**Information supplied**.
◇ ◇ ◇ ◇
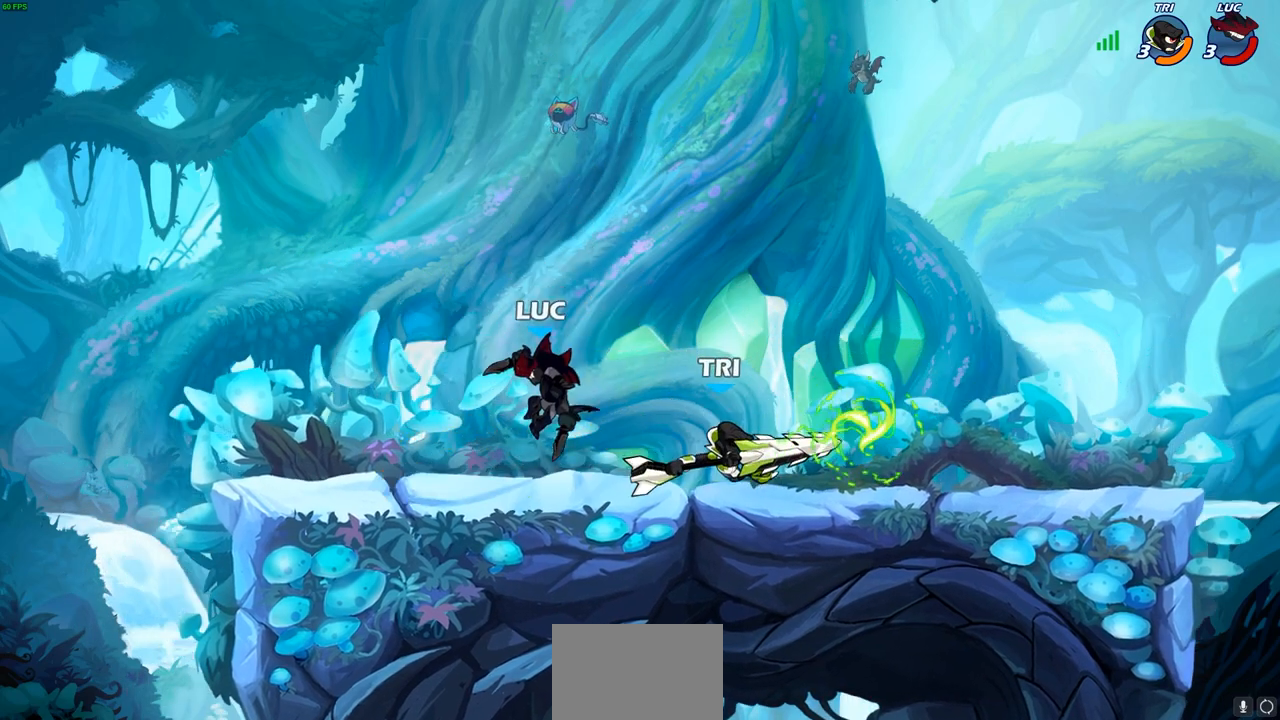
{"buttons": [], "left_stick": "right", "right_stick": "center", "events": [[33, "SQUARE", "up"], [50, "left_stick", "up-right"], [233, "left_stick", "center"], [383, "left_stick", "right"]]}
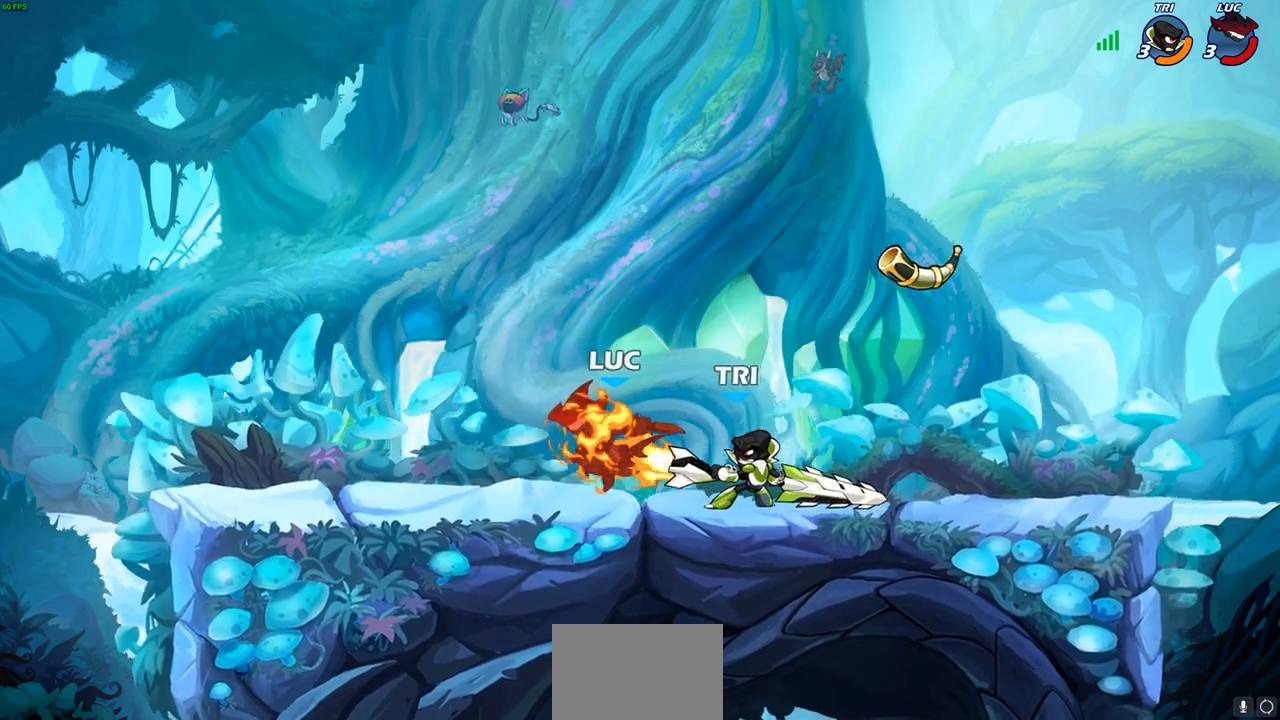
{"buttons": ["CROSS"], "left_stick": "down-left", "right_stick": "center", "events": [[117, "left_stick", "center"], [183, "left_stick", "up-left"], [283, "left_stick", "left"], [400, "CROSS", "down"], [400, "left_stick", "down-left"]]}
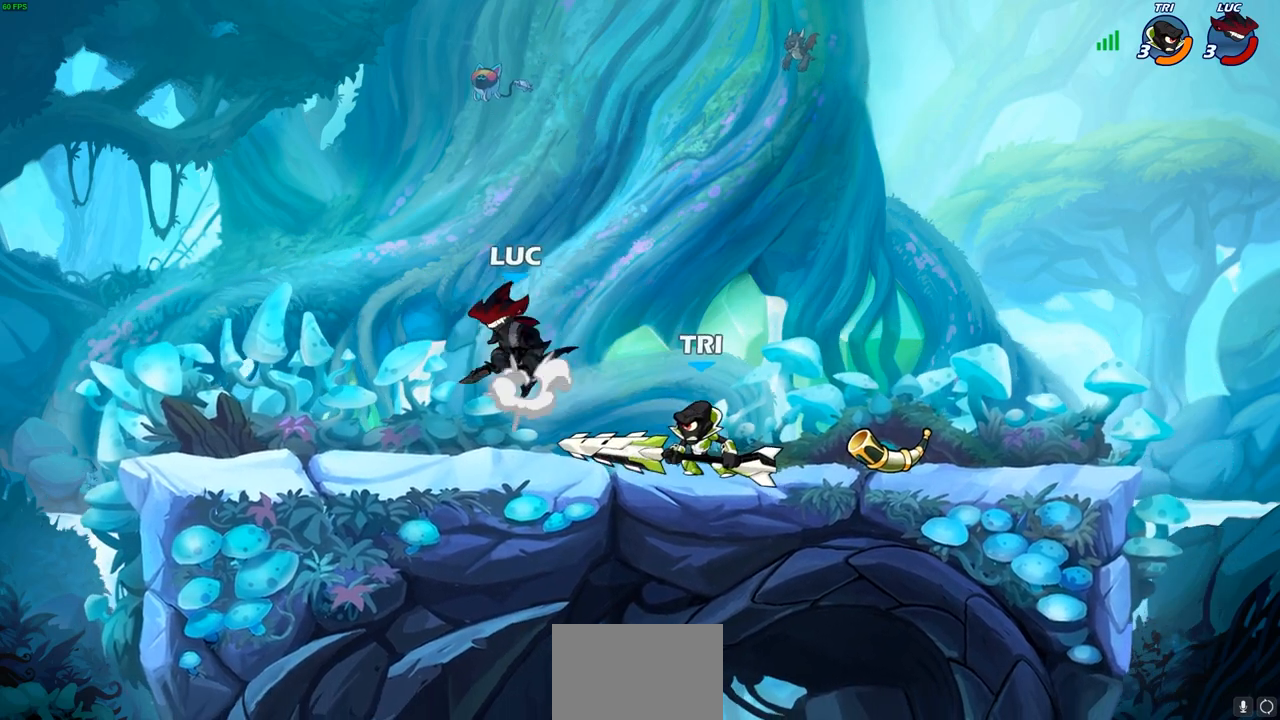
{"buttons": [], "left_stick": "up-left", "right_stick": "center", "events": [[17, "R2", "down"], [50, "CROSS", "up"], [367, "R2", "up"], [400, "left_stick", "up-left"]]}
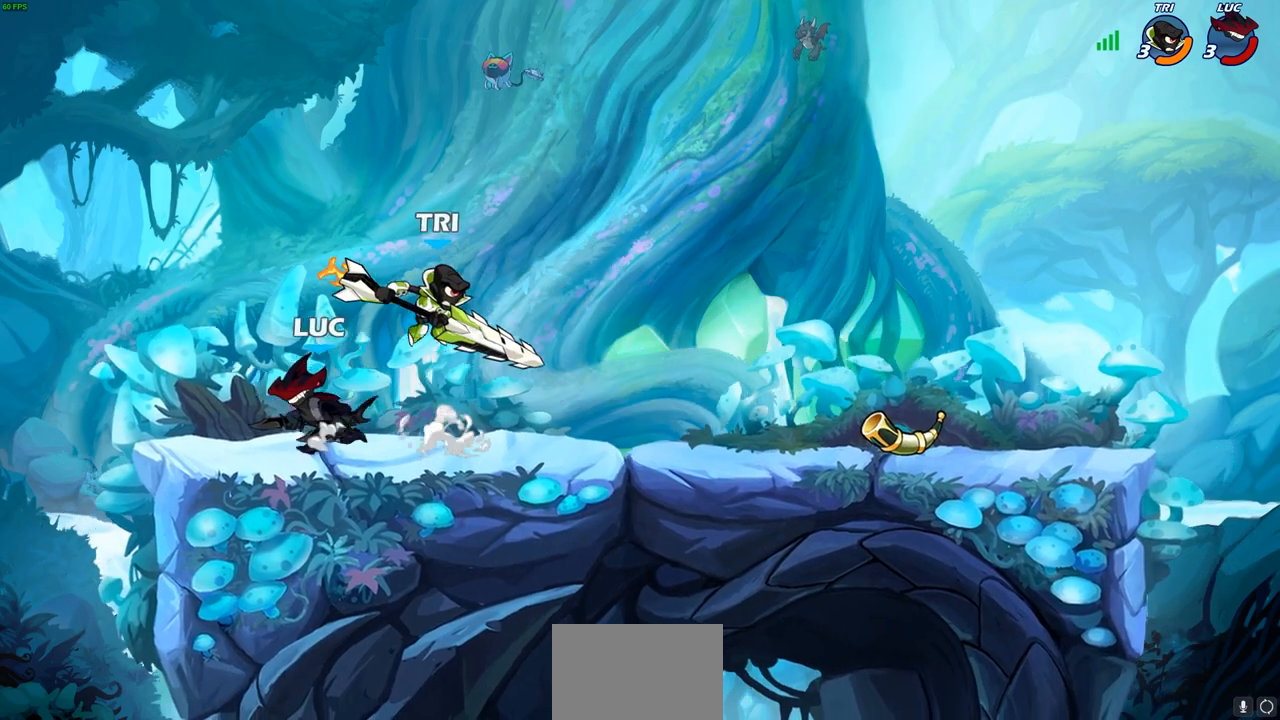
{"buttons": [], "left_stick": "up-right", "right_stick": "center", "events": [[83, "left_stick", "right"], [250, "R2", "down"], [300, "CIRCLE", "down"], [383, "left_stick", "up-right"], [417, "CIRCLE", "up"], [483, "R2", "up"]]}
◇ ◇ ◇ ◇
**How to complete this task**.
Nothing but an exact copy of the data, without its images, should make up your answer.

**Exercise solution**.
{"buttons": [], "left_stick": "right", "right_stick": "center", "events": [[33, "SQUARE", "up"], [50, "left_stick", "up-right"], [233, "left_stick", "center"], [383, "left_stick", "right"]]}
{"buttons": ["CROSS"], "left_stick": "down-left", "right_stick": "center", "events": [[117, "left_stick", "center"], [183, "left_stick", "up-left"], [283, "left_stick", "left"], [400, "CROSS", "down"], [400, "left_stick", "down-left"]]}
{"buttons": [], "left_stick": "up-left", "right_stick": "center", "events": [[17, "R2", "down"], [50, "CROSS", "up"], [367, "R2", "up"], [400, "left_stick", "up-left"]]}
{"buttons": [], "left_stick": "up-right", "right_stick": "center", "events": [[83, "left_stick", "right"], [250, "R2", "down"], [300, "CIRCLE", "down"], [383, "left_stick", "up-right"], [417, "CIRCLE", "up"], [483, "R2", "up"]]}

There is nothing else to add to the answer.